Provided entries:
....
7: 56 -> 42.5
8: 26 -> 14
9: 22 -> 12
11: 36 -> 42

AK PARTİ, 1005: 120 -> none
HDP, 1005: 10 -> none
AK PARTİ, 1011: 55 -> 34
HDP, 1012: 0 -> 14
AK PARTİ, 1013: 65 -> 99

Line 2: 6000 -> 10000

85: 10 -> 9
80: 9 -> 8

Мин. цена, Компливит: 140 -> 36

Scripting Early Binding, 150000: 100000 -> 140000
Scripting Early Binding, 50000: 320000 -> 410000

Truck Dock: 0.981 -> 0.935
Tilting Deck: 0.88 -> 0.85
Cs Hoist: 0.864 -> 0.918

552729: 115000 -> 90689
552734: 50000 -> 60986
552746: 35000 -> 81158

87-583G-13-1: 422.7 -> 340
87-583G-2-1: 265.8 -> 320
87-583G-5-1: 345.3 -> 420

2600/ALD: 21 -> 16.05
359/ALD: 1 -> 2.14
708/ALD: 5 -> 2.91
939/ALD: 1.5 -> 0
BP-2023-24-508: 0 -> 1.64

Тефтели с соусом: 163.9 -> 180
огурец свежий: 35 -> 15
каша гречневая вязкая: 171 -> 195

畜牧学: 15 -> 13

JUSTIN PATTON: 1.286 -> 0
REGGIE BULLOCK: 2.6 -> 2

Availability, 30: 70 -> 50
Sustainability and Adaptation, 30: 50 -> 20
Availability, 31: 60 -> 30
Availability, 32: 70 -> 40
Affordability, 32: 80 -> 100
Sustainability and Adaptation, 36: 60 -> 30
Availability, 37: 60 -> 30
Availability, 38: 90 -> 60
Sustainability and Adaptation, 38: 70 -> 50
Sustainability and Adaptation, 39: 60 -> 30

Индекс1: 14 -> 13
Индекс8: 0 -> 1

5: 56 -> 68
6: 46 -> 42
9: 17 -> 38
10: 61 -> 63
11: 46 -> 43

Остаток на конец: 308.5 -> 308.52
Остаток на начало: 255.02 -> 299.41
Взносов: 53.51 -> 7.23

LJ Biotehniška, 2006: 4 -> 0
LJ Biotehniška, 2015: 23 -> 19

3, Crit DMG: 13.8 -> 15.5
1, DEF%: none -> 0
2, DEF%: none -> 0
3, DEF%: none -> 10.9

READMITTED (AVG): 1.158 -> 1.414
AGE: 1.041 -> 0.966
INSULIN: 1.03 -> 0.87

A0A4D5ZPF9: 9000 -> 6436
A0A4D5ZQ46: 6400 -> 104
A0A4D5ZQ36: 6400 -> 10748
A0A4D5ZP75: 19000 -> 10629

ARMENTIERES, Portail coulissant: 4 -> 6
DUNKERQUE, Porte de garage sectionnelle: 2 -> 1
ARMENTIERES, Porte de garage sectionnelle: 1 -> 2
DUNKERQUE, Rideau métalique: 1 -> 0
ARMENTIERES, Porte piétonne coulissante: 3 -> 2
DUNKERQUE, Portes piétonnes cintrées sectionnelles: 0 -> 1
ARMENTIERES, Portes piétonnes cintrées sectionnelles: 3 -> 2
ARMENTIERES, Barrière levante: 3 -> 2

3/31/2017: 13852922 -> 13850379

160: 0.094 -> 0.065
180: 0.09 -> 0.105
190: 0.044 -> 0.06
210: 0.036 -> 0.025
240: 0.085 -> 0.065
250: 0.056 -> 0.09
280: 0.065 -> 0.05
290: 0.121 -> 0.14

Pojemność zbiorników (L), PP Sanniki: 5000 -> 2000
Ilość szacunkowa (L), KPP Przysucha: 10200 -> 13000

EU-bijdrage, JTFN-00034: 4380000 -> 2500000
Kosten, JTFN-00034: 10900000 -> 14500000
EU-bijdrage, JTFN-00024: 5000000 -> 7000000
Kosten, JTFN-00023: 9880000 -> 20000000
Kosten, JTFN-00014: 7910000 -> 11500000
....
The answer must be every line from the records above that contains the word "DUNKERQUE", copied out.

DUNKERQUE, Porte de garage sectionnelle: 2 -> 1
DUNKERQUE, Rideau métalique: 1 -> 0
DUNKERQUE, Portes piétonnes cintrées sectionnelles: 0 -> 1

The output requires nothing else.